• **Supplied passage**:

· · · ·

# Tractor Horst Ebling Advice



## rlong97150 (Sep 3, 2010)

I am setting up a new tractor for next year and I am on the fence about what to do. Its going to be a 100 HP Case IH. I have a mixture of commercial (small parking lots, banks, and car dealerships) and residential drives. 

1) Horst Snow-wing 3200 8/13 on the loader arms. Tractor will be equipped with 3rd function remote. Looks like cost will be about 9500.00 for the Horst. That leaves the back of the tractor open and everything goes on out front. 

2) Horst or some other brand steel edge snow pusher on the loader and an Ebling blade on the back. Cost would be less or at worst the same as the Snow wing. Lot less to go wrong especially if I went with a fixed wing Ebling and you have another snow moving device with you in in the event of a problem with the pusher or the Ebling.

I know the ultimate would be a snow-wing in the front and Ebling in the back but I just cant plunk down that sort of money this year especially with the tractor upgrade (Going from a 45hp cab to a 100 hp deluxe cab). I will still have my pickup with a 8.5 ft western on it as a backup.

Thanks for your insight and suggestions

Bob


----------



## JD Dave (Mar 20, 2007)

I like Eblings but a snow wing will be more versatile. Depending on your what loader you go with I'd go with a 10-16 as they're very little more money. Then get an Ebling another year. The only problem I have with running a snowing on a loader is trying to keep the blade the proper height. We do run 4 Horst pushers on loaders and 2 of those tractors have Eblings also. They are simple units but they get alot done.


----------



## grsp (Oct 19, 2008)

· · · ·

• **Source records**:
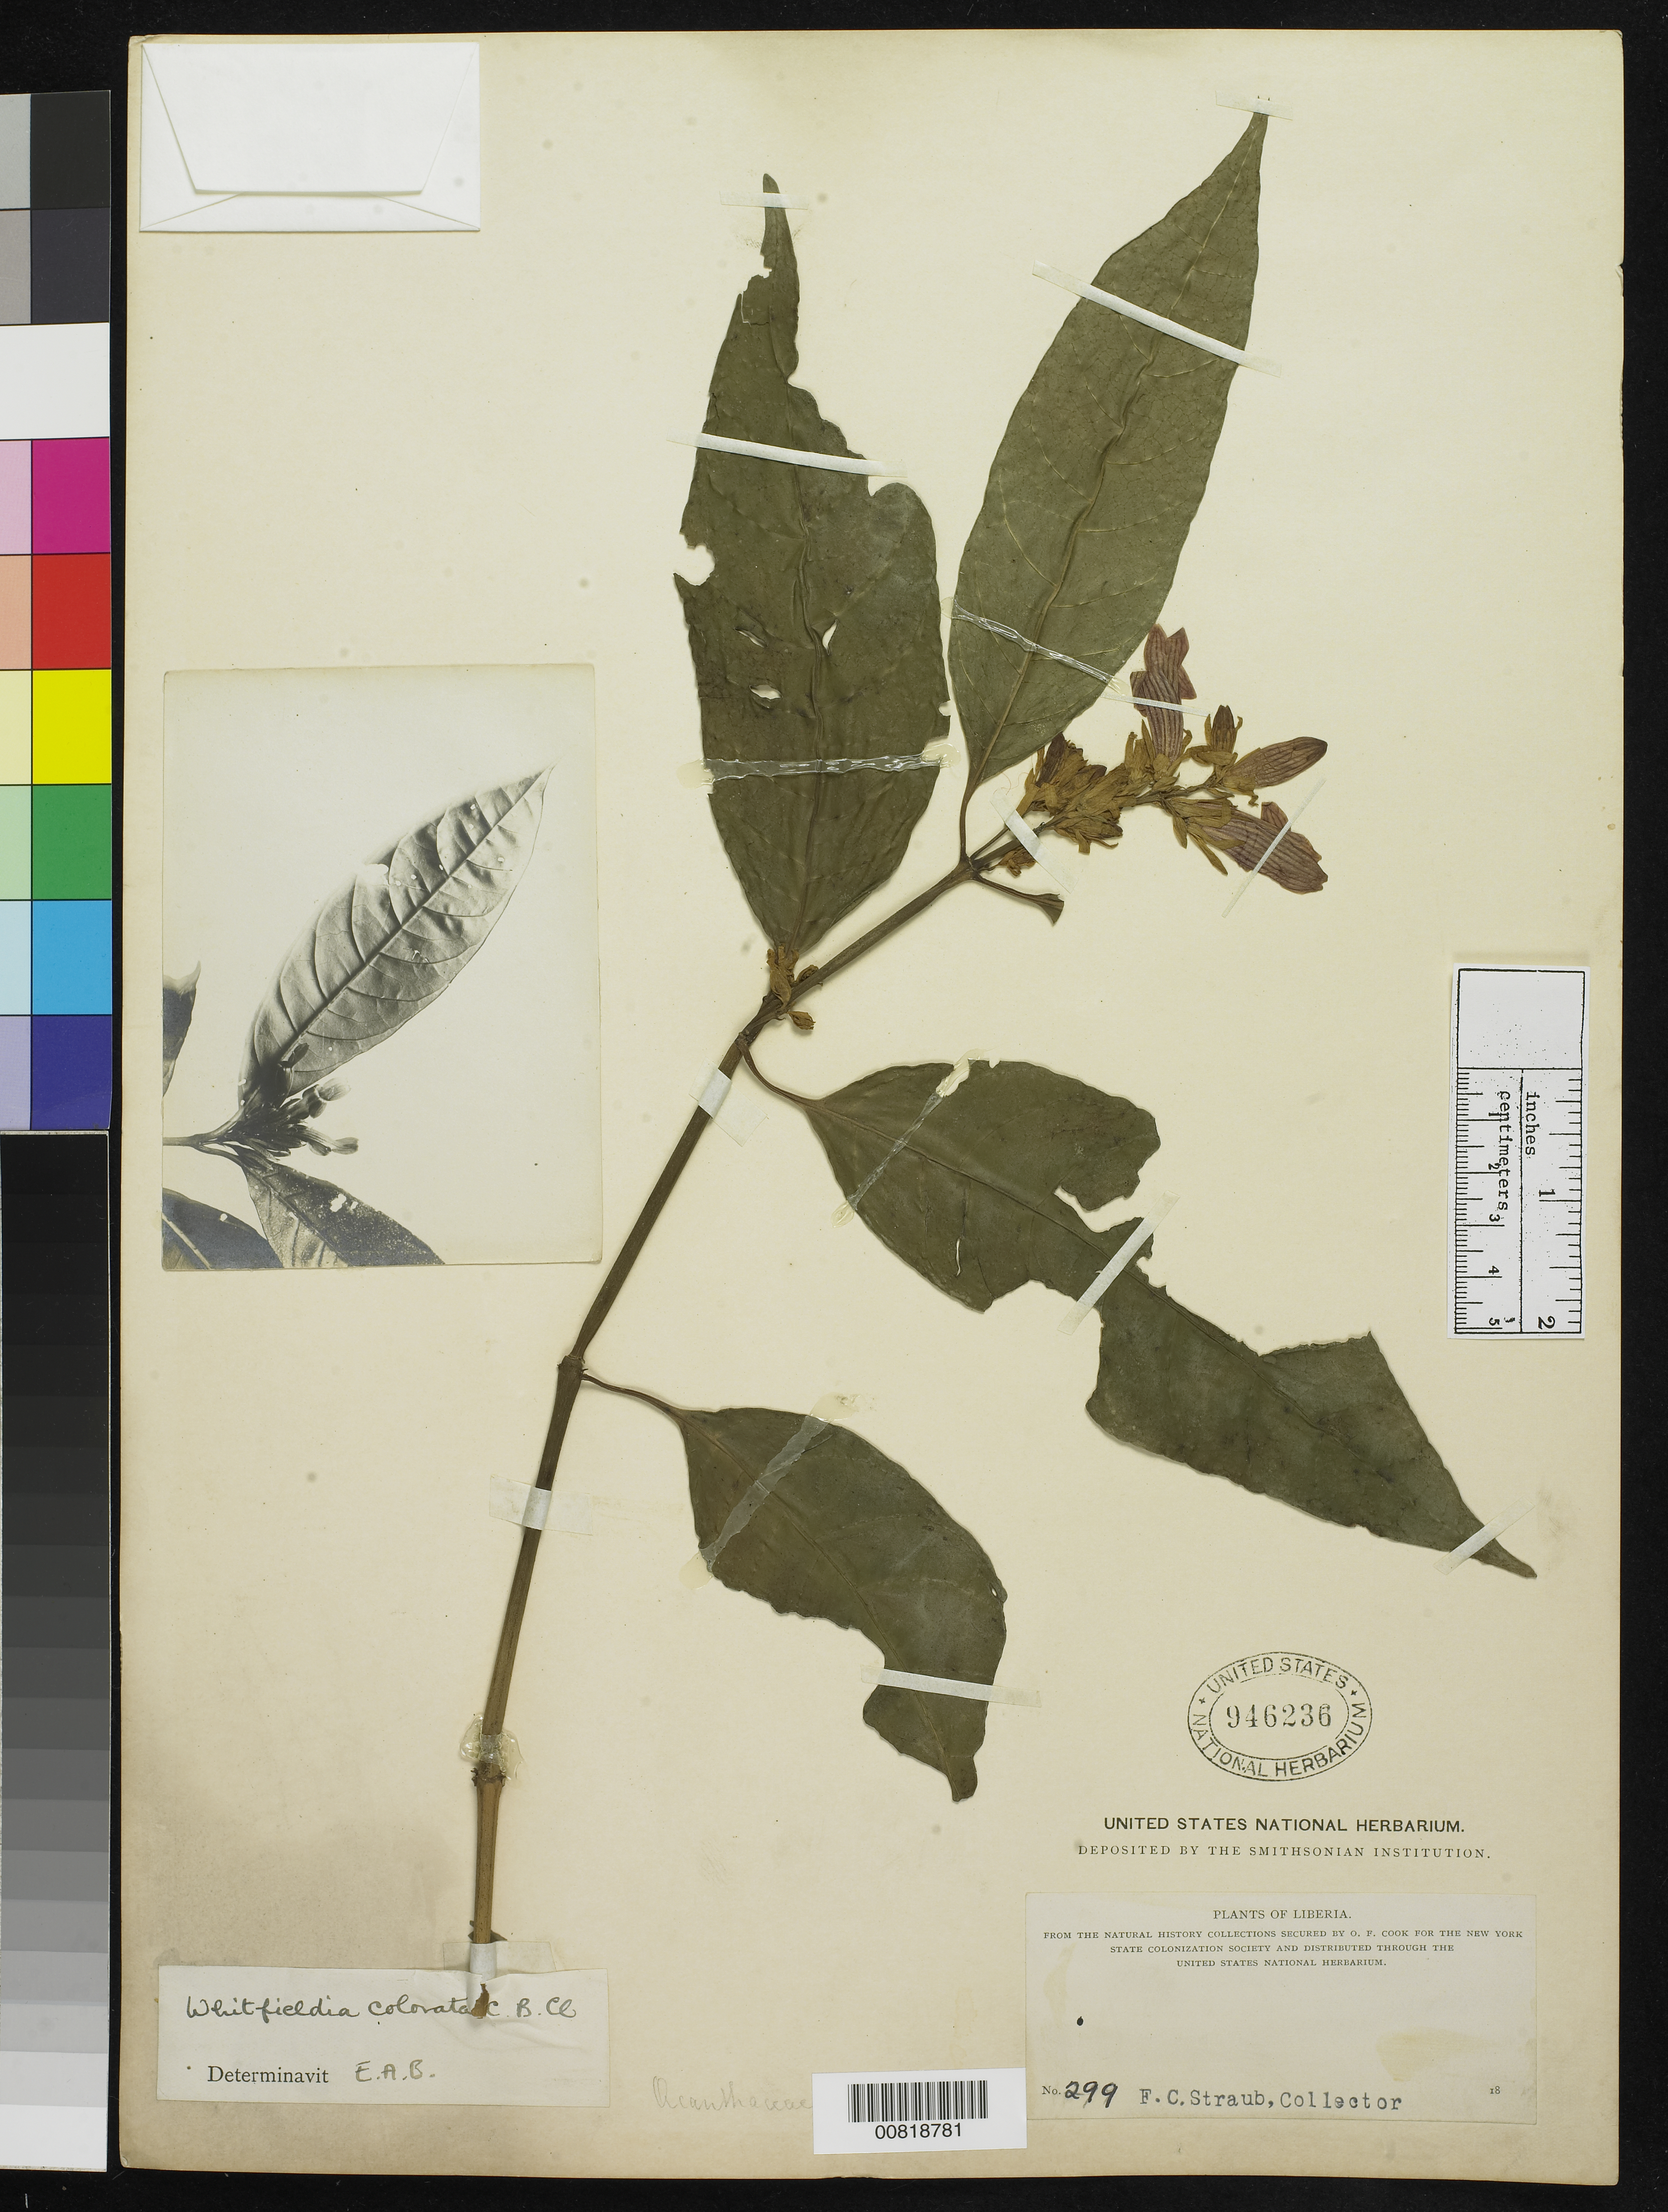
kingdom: Plantae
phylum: Tracheophyta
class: Magnoliopsida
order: Lamiales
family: Acanthaceae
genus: Whitfieldia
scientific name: Whitfieldia colorata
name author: Stapf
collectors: F. Straub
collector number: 299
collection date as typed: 18--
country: Liberia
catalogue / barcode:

· · · ·

• **Exercises**:
**A.** Could you repeat the stretch of the listing from the line containing "collector number: 299" through the end of the listing, both ends included?
**B.** Can you carry on the forum thread about Horst and Ebling snow equipment for a tractor from the point where it stops?

• **Task responses**:
**A.**
collector number: 299
collection date as typed: 18--
country: Liberia
catalogue / barcode:

**B.**
we have a blizzard plow tractor mounted to the front of our kubota m7040 and have the ebling on the back. we put the poly cutting edge on the ebling and we are not very impressed with how well it scrapes. ebling informed us that there will be some "break-in" period for all the poly edges to wear evenly. after around 20 hours of use, still hasn't happened. i realize that fifteen foot is a long span to try to have level, but we do concrete driveways with it. it just seems that some parts of the cutting edge aren't even touching the ground at all. any help is appreciated.


----------



## CGM Inc. (Dec 15, 2008)

also go with a 4200 snow wing IMO the 3200 is to small for your machine. Agree on the 10-16 Blade as well


----------



## rlong97150 (Sep 3, 2010)

I think the loader capacity is 3200 lbs so I would be ok there. Even though this is a 105hp tractor (90 pto), its probably below 10k lbs with the loader frame which is why I was leaning towards the 3200. Not to mention there is a 25% price difference between the 3200 and 4200 snow-wings. I will have to go out and measure the drive throughs at the bank and see what the max width I can get through the lanes with.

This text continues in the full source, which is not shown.